Hollywood sem filtro

Publicado em por Amandina Morbeck em Cotidiano
Publicidade antiga do Hollywood sem filtro - Imagem: Reprodução.

Publicidade antiga do Hollywood sem filtro – Imagem: Reprodução.

Acendo um cigarro Hollywood e olho pela janela do meu home office. Lá fora, céu escuro, carregado de nuvens, chuva fina caindo. É dia 31 de dezembro e anoitece. Hoje termina um ano e penso em minha mãe. Normalmente não fumo. Na verdade, nem sei tragar ou não consigo. Quando a fumaça começa a entrar em direção aos pulmões, ela é imediatamente expulsa.

Meu fumar resume-se a chupar a fumaça e a jogá-la fora. Acendo um cigarro Hollywood e lembro de minha mãe. E de mim, indo à tabacaria para comprar “uma carteira de Hollywood sem filtro”. Eu sabia o caminho e  voltava com seu cigarro. Eu era tão pequena e essa foi uma rotina dos meus 6 aos 11 anos de idade. Comprei Hollywood que vi no bar outro dia porque às vezes parece que quero me agarrar a alguma coisa que compartilhei com minha mãe.
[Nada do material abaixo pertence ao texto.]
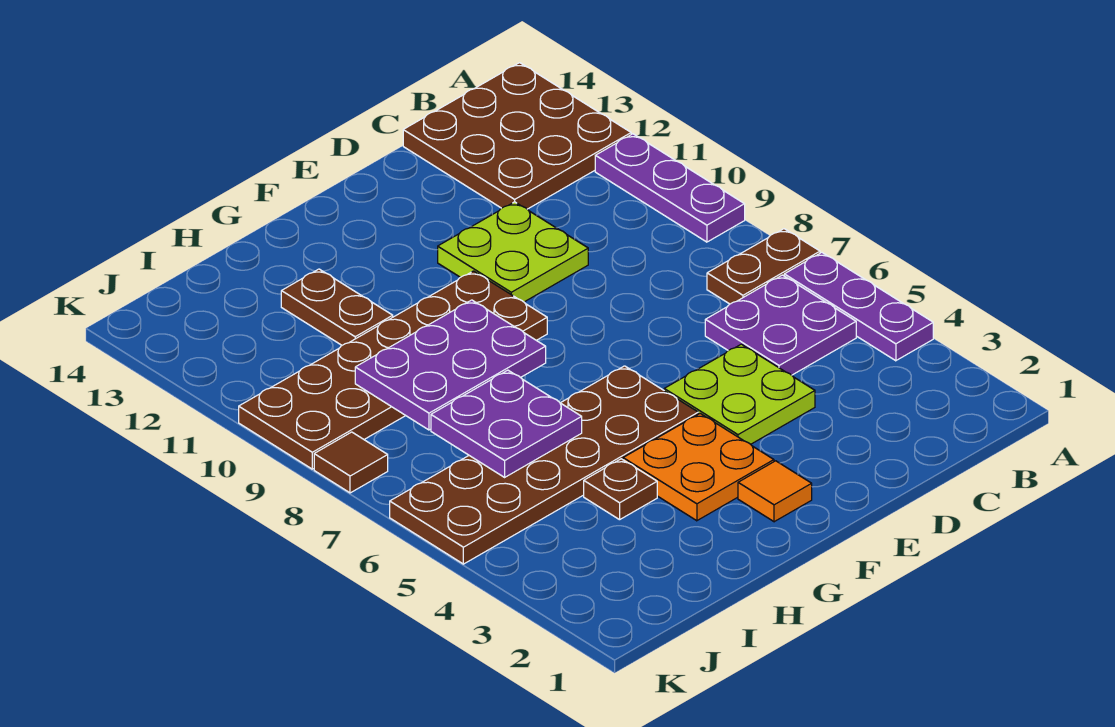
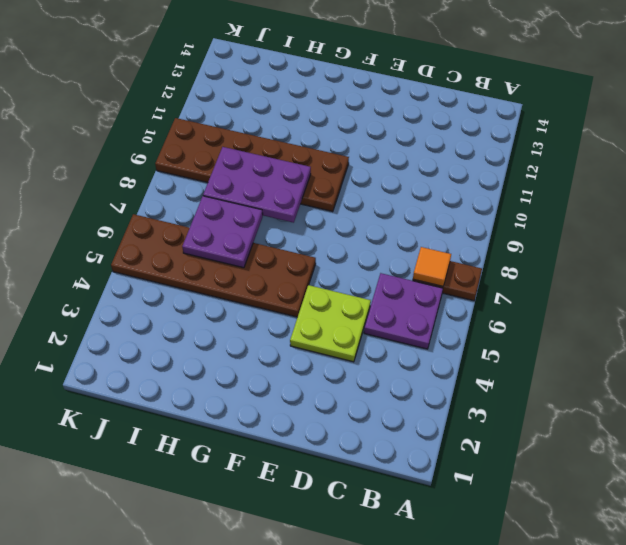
orange tile B7 level 2 -> orange tile F2 level 1
none -> purple plate A4:A6 level 1
none -> purple plate A9:A11 level 1
none -> brown plate A12:C14 level 1

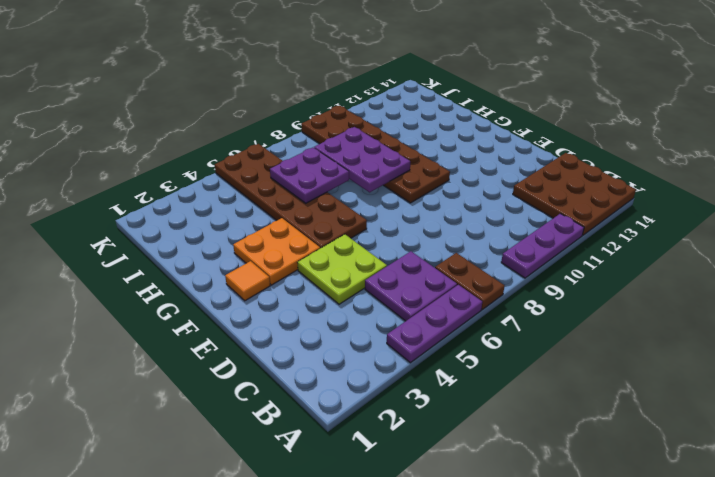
none -> lime plate D10:E11 level 1
none -> brown plate H4 level 1
none -> brown plate H11:H12 level 1

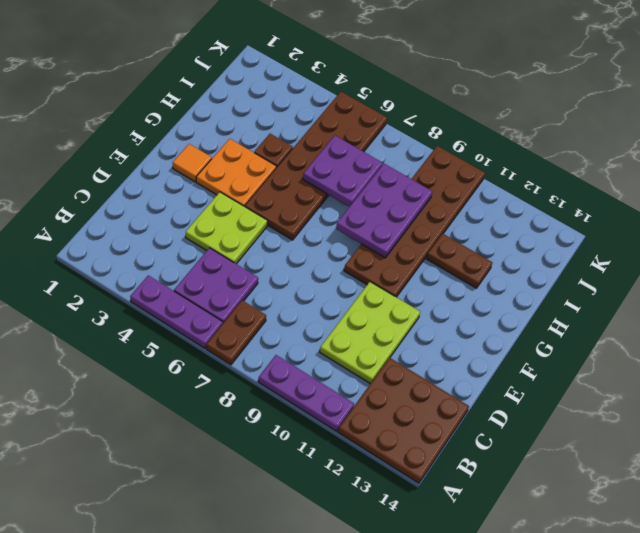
lime plate C10:E11 level 1 -> lime plate D10:E11 level 1
none -> brown tile K8 level 1

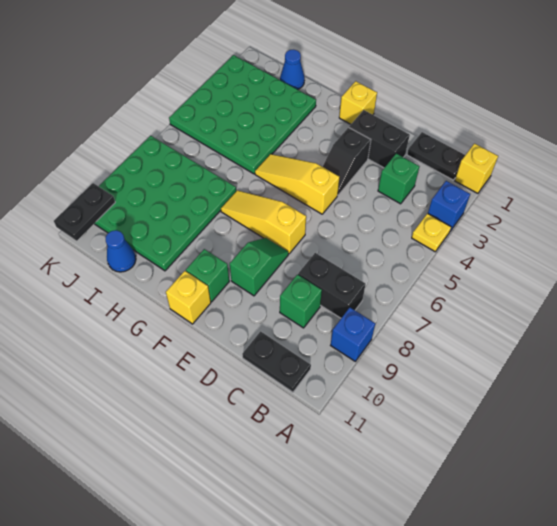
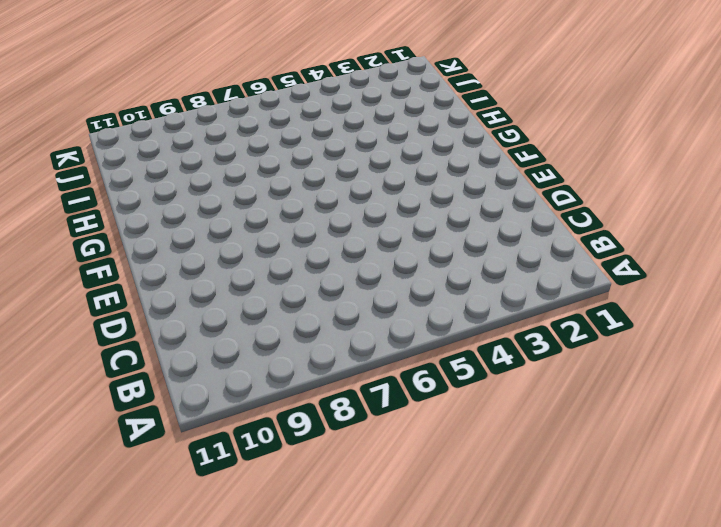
none -> yellow brick A1 level 1
none -> blue brick A3 level 1
none -> yellow plate A4 level 1

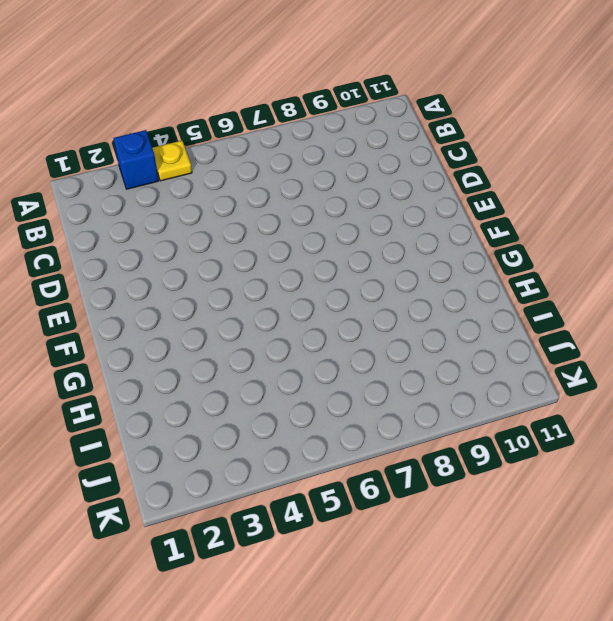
none -> yellow brick A1 level 1
none -> blue brick A9 level 1
none -> black plate B1:C1 level 1

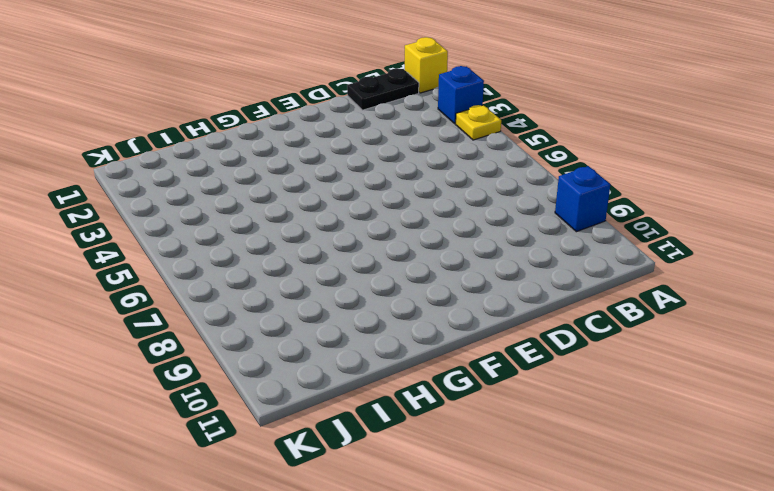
none -> black brick B8:C8 level 1
none -> black plate B11:C11 level 1
none -> green brick C3 level 1

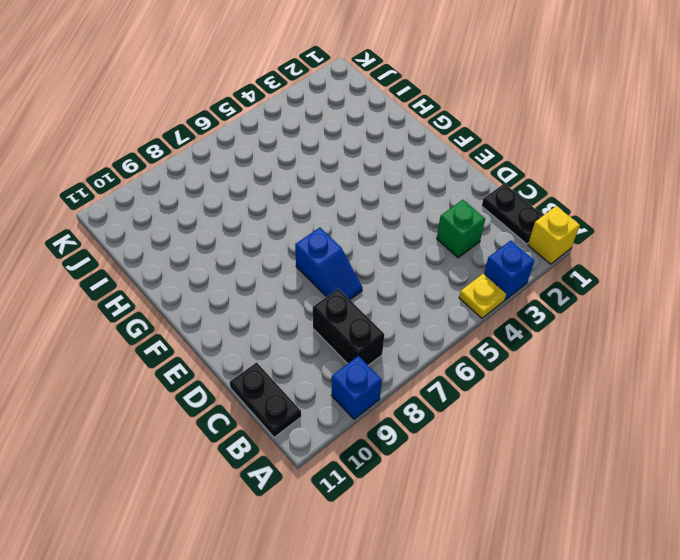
blue slope D7:E7 level 1 top E -> yellow slope E7:G7 level 1 top E
none -> green brick C9 level 1
none -> black brick D2:E2 level 1
none -> black slope E3:E4 level 1 top 3

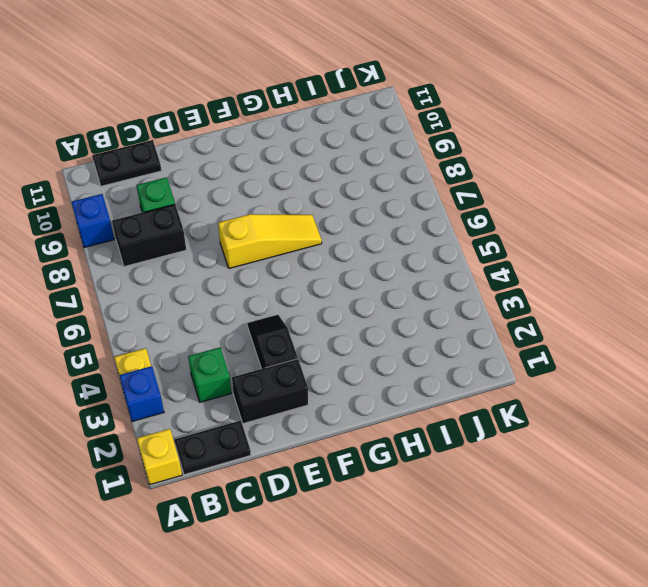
none -> yellow slope E5:G5 level 1 top E
none -> green slope E8:E9 level 1 top 9
none -> yellow brick F1 level 1

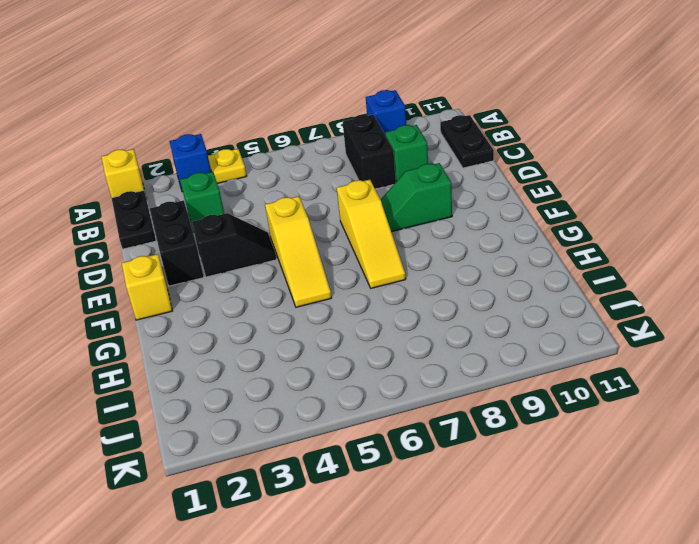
none -> green brick F10 level 1
none -> yellow brick F11 level 1
none -> green plate H2:K5 level 1

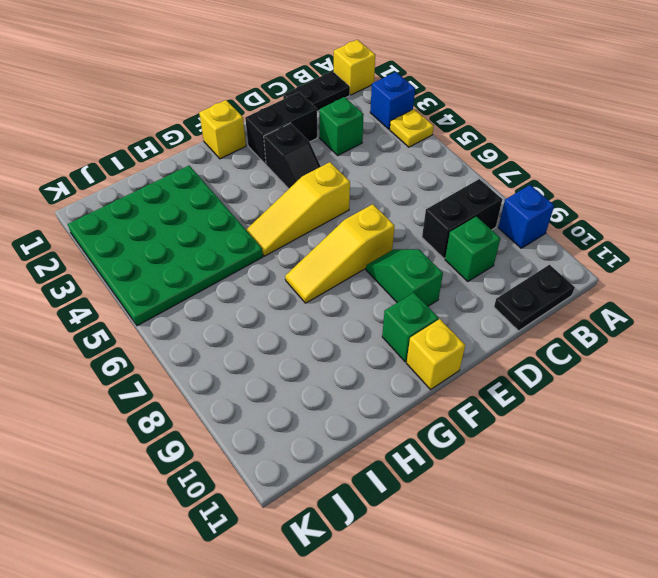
none -> green plate H7:K10 level 1
none -> blue cone I1 level 1
none -> blue cone I11 level 1

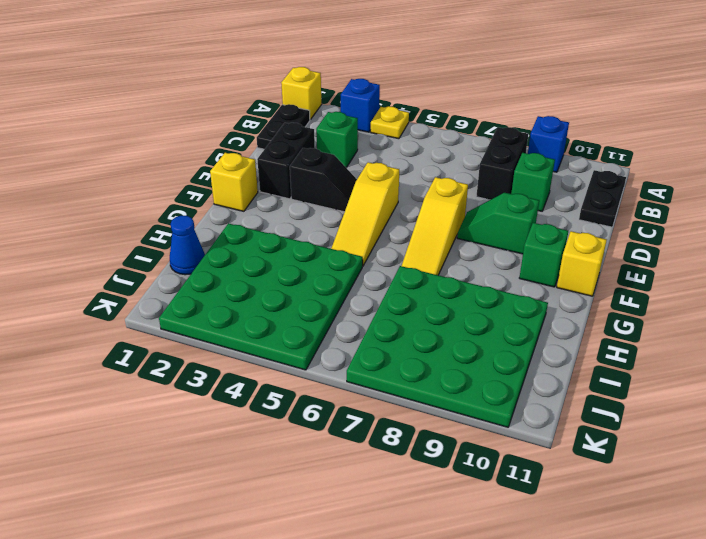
none -> blue cone I11 level 1
none -> black plate K10:K11 level 2

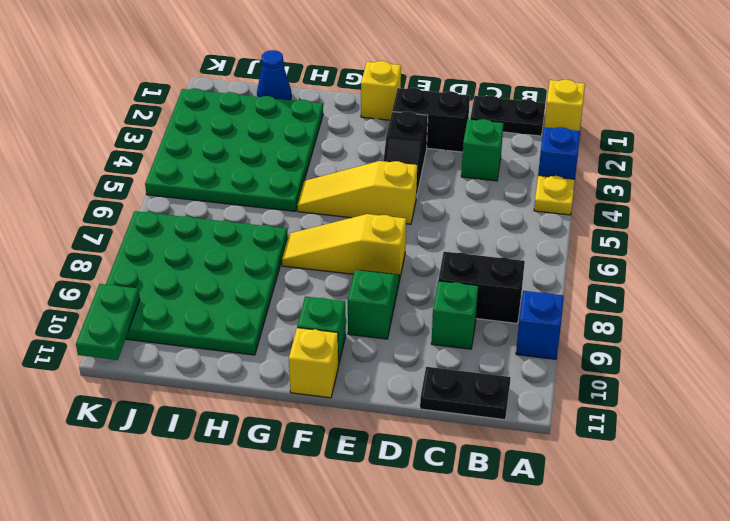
green plate K10:K11 level 2 -> black plate K10:K11 level 2
none -> blue cone I11 level 1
Ela morreu há três anos e há muito o Hollywood só vem com filtro. Não lembro o que ela fumava até um ano antes de sua morte. Acho que era outra marca mais barata. Não tenho tantas lembranças dela e as que restaram ainda são, em geral, tão dolorosas! Racionalmente, sei que sua existência foi o melhor que conseguiu viver. Olho para o que restou dela em mim – talvez mais até do que eu queira admitir além de traços físicos. Não sei dizer. Às vezes, rio e parece que o som é o dela, como se fosse ela a dar risada. Quando ela vivia, algumas datas eram sagradas para eu telefonar. Hoje seria uma delas. Seu número de telefone nem existe mais – ou se existe, pertence a outra pessoa. Não creio que vivamos além desta existência, mas isso não importa. Quando ela respirava neste planeta, eu sabia que era importante que eu telefonasse. Muitas vezes, fazemos coisas pelo bem-estar do outro e tudo bem. Termino o cigarro ainda olhando pela janela. Está frio. A pia está cheia de vasilhas que tenho de lavar e minhas duas cachorras esperam pelo jantar. Ao longe, ouço fogos de artifício estourando. Feliz 2016, mãe!